Available on: DFA LP

Far from the mighty second coming many had anticipated, the debut from London’s Factory Floor is merely very good: an accomplished, abnormally enigmatic and uncommonly atmospheric dance album. And if it’s any consolation for those disappointed believers, in the transition from guitar band to electronica act the trio have succeeded in carrying over the patented Factory Floor style; a style singular in any context. As such, just as they’re a unique post-punk act, so too are they a unique dance act – and they remain a special prospect.

Though dance music, Factory Floor’s approach remains art house; the trio using dance to explore concepts such as regeneration and time, deletion and purpose. ‘Fall Back’ is something like a EBM/Moroder hybrid, the combination of tunnelling linearity and flashed disco flourishes rendering the track on the one hand sassy and fabulous, and on the other, ambivalent and dangerous.

Track two, ‘Here Again’, in which Factory Floor are reborn proper, is nothing short of a minimalist techno modern classic; an eight minute long, dazzlingly engineered and brilliantly mounted all-out odyssey. It’s the perfect bridge between their former guise – the trio who in 2008 so bedazzled the London art crowd with their first singles – and the Factory Floor of 2013. Beginning as mechanised geometry and monochrome before evolving seamlessly into a state of luxury abandon and clattering festivity, the transformation is spearheaded by the increasingly beach-hut percussion and Nik Void’s vocals, which are ghostly and weak to begin with but which, when the cavernous reverb kicks in, become diva-like and ecstatic. ‘Here Again’ is that rare thing in dance music: a track so immersive, gripping and relentless that, when deep in the bowels of the song, drugs would surely only dull its pin-sharp power; a textbook ‘lost in music’ deal.

Opener ‘Turn It Up’ may come as a shock for those drawn to the trio in the past for their industrial stylings. It’s arguably the lightest sound that Factory Floor have produced thus far, riding on a single-tracked live bass drum, tinny hi-hats, an arid African tom and the kind of spindly cowbell preset that the Belleville Three fixated on. The landscape’s a spacious and bright one, completely bereft of the oppressive shadowed weight that characterised the group’s early material. Meanwhile, despite its metallic bed and Void’s haunted vocals, ‘How You Say?’ is also somewhat frivolous dance music, populated by campy disco FX, bopping arpeggios and percussion split between a Rio street party and A Certain Ratio. The message perhaps is that motion, or momentum, or simply the moment, is the meaning.
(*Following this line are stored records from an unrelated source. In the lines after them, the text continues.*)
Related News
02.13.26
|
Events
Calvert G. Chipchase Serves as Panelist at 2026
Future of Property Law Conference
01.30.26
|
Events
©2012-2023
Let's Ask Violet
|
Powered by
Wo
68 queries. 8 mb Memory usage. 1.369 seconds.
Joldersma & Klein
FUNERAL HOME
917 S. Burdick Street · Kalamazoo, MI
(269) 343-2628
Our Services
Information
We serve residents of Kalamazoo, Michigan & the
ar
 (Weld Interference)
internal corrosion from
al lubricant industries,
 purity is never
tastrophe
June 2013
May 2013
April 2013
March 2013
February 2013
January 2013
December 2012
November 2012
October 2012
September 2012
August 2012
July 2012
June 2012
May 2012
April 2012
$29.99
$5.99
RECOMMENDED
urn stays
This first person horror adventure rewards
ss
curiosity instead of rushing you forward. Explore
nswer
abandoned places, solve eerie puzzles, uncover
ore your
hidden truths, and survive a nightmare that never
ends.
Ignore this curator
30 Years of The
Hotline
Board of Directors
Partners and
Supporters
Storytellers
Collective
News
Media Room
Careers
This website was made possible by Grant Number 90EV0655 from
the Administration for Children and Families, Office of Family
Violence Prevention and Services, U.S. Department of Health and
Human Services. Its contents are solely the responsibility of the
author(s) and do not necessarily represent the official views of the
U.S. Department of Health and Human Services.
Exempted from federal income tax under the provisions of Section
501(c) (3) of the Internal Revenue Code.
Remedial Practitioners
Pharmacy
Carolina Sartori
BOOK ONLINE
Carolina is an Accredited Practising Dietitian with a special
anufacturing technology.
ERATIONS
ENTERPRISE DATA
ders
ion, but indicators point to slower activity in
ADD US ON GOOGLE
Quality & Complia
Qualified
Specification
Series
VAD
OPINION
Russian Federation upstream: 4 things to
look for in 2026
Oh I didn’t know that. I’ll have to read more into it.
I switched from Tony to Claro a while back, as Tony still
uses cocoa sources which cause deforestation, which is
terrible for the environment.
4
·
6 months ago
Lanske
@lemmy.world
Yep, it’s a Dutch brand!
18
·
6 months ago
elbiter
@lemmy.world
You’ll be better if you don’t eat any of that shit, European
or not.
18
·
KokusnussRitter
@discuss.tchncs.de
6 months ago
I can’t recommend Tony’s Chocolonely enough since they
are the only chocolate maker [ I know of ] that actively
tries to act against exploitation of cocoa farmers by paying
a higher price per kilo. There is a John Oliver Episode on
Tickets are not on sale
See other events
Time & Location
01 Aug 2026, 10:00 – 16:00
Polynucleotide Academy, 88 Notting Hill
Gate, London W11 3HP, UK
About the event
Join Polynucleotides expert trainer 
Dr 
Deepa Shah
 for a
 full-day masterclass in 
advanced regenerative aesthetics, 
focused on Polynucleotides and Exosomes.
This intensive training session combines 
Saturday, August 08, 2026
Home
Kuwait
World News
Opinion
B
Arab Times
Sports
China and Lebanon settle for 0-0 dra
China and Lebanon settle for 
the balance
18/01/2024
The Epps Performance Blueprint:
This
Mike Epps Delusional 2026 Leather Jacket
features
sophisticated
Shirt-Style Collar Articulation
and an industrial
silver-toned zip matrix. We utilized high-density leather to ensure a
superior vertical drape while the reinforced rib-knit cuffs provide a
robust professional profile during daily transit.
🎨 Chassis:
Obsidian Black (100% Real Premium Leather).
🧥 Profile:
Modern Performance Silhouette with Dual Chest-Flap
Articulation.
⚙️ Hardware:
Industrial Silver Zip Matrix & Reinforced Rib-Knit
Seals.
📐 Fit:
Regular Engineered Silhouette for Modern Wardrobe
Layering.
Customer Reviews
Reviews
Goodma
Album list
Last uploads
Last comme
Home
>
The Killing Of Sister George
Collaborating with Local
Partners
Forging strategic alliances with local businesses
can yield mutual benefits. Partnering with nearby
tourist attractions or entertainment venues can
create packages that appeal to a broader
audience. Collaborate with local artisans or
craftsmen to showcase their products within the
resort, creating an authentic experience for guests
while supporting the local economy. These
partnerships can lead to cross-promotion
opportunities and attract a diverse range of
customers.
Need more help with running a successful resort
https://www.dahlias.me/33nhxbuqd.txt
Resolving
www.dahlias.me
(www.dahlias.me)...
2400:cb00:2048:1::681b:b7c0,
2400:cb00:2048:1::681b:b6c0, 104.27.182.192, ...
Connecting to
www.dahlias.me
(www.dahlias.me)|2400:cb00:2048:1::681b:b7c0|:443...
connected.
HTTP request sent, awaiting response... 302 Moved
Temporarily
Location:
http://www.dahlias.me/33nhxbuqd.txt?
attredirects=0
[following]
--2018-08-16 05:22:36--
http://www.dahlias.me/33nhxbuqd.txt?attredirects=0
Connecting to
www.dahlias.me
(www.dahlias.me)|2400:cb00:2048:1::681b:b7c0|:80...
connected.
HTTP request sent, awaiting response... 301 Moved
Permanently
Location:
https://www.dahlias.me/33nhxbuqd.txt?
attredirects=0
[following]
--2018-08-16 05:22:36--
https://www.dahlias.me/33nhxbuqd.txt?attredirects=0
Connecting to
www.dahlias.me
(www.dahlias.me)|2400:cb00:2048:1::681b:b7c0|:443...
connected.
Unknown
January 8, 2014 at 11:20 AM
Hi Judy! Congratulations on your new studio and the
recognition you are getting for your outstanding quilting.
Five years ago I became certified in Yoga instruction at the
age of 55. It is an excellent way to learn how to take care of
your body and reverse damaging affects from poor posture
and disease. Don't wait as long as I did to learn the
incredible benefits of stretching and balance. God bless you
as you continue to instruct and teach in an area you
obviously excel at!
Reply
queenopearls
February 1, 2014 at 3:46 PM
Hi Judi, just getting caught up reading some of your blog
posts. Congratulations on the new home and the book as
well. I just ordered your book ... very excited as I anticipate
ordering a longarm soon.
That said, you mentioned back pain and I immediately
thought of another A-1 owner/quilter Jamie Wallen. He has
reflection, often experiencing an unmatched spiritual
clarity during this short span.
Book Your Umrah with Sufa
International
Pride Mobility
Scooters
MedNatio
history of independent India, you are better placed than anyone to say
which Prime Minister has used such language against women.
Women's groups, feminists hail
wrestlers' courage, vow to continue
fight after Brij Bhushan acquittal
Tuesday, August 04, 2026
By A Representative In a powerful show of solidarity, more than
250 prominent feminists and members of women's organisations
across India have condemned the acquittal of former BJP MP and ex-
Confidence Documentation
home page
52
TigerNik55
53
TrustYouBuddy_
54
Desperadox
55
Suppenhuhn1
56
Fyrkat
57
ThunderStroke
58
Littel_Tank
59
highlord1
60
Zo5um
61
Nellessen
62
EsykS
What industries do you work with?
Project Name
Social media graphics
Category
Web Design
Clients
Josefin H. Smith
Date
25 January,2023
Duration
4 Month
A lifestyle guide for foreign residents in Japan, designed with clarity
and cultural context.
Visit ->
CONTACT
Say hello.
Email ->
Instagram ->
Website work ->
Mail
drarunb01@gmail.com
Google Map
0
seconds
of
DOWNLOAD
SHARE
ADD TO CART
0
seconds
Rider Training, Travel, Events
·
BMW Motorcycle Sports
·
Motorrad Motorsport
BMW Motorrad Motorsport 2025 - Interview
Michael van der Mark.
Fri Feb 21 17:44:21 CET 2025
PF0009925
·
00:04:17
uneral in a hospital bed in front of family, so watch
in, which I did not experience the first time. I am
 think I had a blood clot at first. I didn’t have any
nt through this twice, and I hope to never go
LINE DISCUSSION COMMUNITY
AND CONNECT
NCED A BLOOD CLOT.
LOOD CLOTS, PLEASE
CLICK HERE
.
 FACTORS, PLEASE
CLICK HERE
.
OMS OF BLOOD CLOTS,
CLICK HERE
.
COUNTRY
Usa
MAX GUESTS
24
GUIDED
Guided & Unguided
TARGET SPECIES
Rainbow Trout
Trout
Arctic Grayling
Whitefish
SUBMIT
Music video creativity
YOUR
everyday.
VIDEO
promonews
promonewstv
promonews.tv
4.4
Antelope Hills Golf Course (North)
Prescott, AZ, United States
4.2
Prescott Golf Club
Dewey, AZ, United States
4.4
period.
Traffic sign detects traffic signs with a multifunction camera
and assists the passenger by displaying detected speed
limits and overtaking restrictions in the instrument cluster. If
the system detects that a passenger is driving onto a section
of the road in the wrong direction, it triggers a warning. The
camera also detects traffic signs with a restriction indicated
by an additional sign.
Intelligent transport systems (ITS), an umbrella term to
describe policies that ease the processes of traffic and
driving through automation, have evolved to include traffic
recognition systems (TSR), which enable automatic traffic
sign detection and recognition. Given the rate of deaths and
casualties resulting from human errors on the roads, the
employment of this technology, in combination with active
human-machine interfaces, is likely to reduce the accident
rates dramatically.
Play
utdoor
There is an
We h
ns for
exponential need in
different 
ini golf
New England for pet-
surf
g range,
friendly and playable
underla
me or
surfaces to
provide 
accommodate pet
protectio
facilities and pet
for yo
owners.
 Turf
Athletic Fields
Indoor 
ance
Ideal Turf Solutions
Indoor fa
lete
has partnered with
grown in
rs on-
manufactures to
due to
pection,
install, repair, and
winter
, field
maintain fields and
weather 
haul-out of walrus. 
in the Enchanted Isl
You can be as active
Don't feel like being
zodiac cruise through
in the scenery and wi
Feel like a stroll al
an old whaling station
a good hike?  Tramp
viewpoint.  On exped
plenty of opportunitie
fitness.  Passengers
Following on from last year’s transitional club singles ‘Two Different Ways’ and ‘(R E A L L O VE)’, the so-called ‘psycho-spatial’ realm Factory Floor inhabits is no longer the abandoned warehouse of their first singles. Instead the image conjured is that of a kind of hi-tech club, though one devoid of all human life. Replacing the unprocessed, Throbbing Gristle-inspired textures of before, Factory Floor instead concerns a tableaux of crisp and fine pleasure-tech, with the suggestion of blue-streaked chrome, mirrors, frictionless flooring and blood red upholstery conjured by the Roland machines of a more fabulous era. Meanwhile, the acoustics – expensively cushioned, crystalline, contained – are flattened into a beautifully sheer sliver in the album’s mid-end. But yet, for all the energy and activity, out of frame is a palpable sense of flat desolation. The impression is of an empty room, with a joy machine at its centre but forever inanimate, and the band’s loneliness within it, their dance music launched into stillness and a shiny ghost house awaiting dereliction. When Void whispers her dead eyed questions, you feel that no one is listening.

Considering the trio are relative newcomers to dance music, the programming throughout Factory Floor is acutely deft. Elegant, in fact; so much so that the sound can comfortably be described as chic. The combination of this and the group’s innate avant tendencies doesn’t always sit right, however: though just about compelling, closer ‘Breathe In’ and the penultimate ‘Work Out’ are too coy to dance to and too sheer to groove to; the latter a half formed mood-piece, or idea-free stab at Model 500-esque atmospherics. These tracks are exceptions on a generally excellent album, but sometimes the trio’s famed love of repetition can merely result in tediousness.